The world’s second big nuclear disaster occurred at Chernobyl Reactor No. 4 in the Ukraine on Apr 26, 1986. Simply tagged as “Chernobyl,” it is what the next big and well known nuke disaster, after the American Three Mile Island, on March 28, 1979 came to be called. “Chernobyl” ejected 30% of one 192 ton, three month old reactor core. That’s 57.6 radioactive tons thrown into the air by fire and explosions.
The tiny radioactive and burning smoke particles traveled around the world many times since 1979, killing an estimated one million people to date from radiation caused illnesses and cancers. This is according to Editor Dr Janette Sherman’s exhaustive and widely acclaimed book on 5,000 Chernobyl scientific papers recently published by the New York Academy of Sciences [1].
As Dr. Michio Kaku, a world renowned CUNY theoretical physicist pointed out on CNN March 18, 2011, Chernobyl involved one reactor and only 57.6 Tons of the reactor core went into the atmosphere. In dramatic contrast, the Fukushima Daiichi disaster immediately involved six reactors and IAEA (International Atomic Energy Agency, a UN Agency) documented 2,800 Tons of highly radioactive old reactor cores.

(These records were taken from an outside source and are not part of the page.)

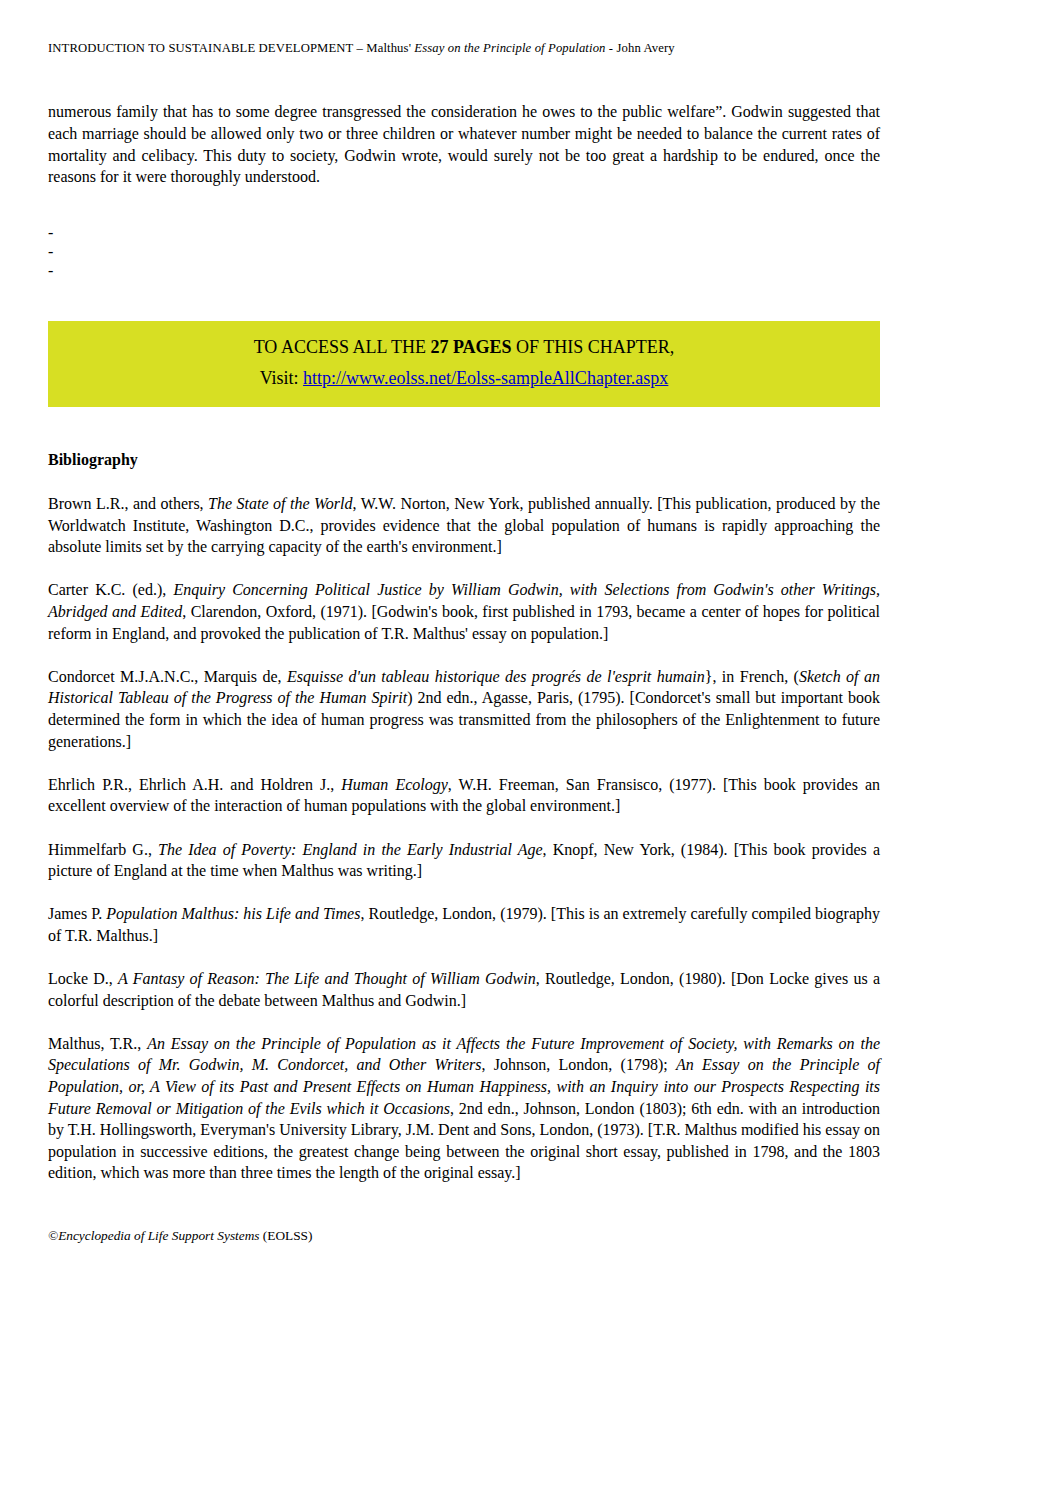Introduction to Sustainable Development – Malthus' Essay on the Principle of Population - John Avery
numerous family that has to some degree transgressed the consideration he owes to the public welfare”. Godwin suggested that each marriage should be allowed only two or three children or whatever number might be needed to balance the current rates of mortality and celibacy. This duty to society, Godwin wrote, would surely not be too great a hardship to be endured, once the reasons for it were thoroughly understood.
-
-
-
TO ACCESS ALL THE 27 PAGES OF THIS CHAPTER,
Visit: http://www.eolss.net/Eolss-sampleAllChapter.aspx
Bibliography
Brown L.R., and others, The State of the World, W.W. Norton, New York, published annually. [This publication, produced by the Worldwatch Institute, Washington D.C., provides evidence that the global population of humans is rapidly approaching the absolute limits set by the carrying capacity of the earth's environment.]
Carter K.C. (ed.), Enquiry Concerning Political Justice by William Godwin, with Selections from Godwin's other Writings, Abridged and Edited, Clarendon, Oxford, (1971). [Godwin's book, first published in 1793, became a center of hopes for political reform in England, and provoked the publication of T.R. Malthus' essay on population.]
Condorcet M.J.A.N.C., Marquis de, Esquisse d'un tableau historique des progrés de l'esprit humain}, in French, (Sketch of an Historical Tableau of the Progress of the Human Spirit) 2nd edn., Agasse, Paris, (1795). [Condorcet's small but important book determined the form in which the idea of human progress was transmitted from the philosophers of the Enlightenment to future generations.]
Ehrlich P.R., Ehrlich A.H. and Holdren J., Human Ecology, W.H. Freeman, San Fransisco, (1977). [This book provides an excellent overview of the interaction of human populations with the global environment.]
Himmelfarb G., The Idea of Poverty: England in the Early Industrial Age, Knopf, New York, (1984). [This book provides a picture of England at the time when Malthus was writing.]
James P. Population Malthus: his Life and Times, Routledge, London, (1979). [This is an extremely carefully compiled biography of T.R. Malthus.]
Locke D., A Fantasy of Reason: The Life and Thought of William Godwin, Routledge, London, (1980). [Don Locke gives us a colorful description of the debate between Malthus and Godwin.]
Malthus, T.R., An Essay on the Principle of Population as it Affects the Future Improvement of Society, with Remarks on the Speculations of Mr. Godwin, M. Condorcet, and Other Writers, Johnson, London, (1798); An Essay on the Principle of Population, or, A View of its Past and Present Effects on Human Happiness, with an Inquiry into our Prospects Respecting its Future Removal or Mitigation of the Evils which it Occasions, 2nd edn., Johnson, London (1803); 6th edn. with an introduction by T.H. Hollingsworth, Everyman's University Library, J.M. Dent and Sons, London, (1973). [T.R. Malthus modified his essay on population in successive editions, the greatest change being between the original short essay, published in 1798, and the 1803 edition, which was more than three times the length of the original essay.]
©Encyclopedia of Life Support Systems (EOLSS)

Simple division tells us there are at least 48.6 Chernobyls in the burning old reactor cores pumping fiery isotopes into the Earth’s atmosphere. It is no stretch to say Fukushima Daiichi’s six reactors and the dry holding pools for old reactor cores are equal to more than 50 Chernobyl disasters.
Further clarification is needed, of course, and it is being worked out now by independent physicists. Note that the lethality of radioactive reactor cores goes up the first 250,000 years they are out of the reactor – not down.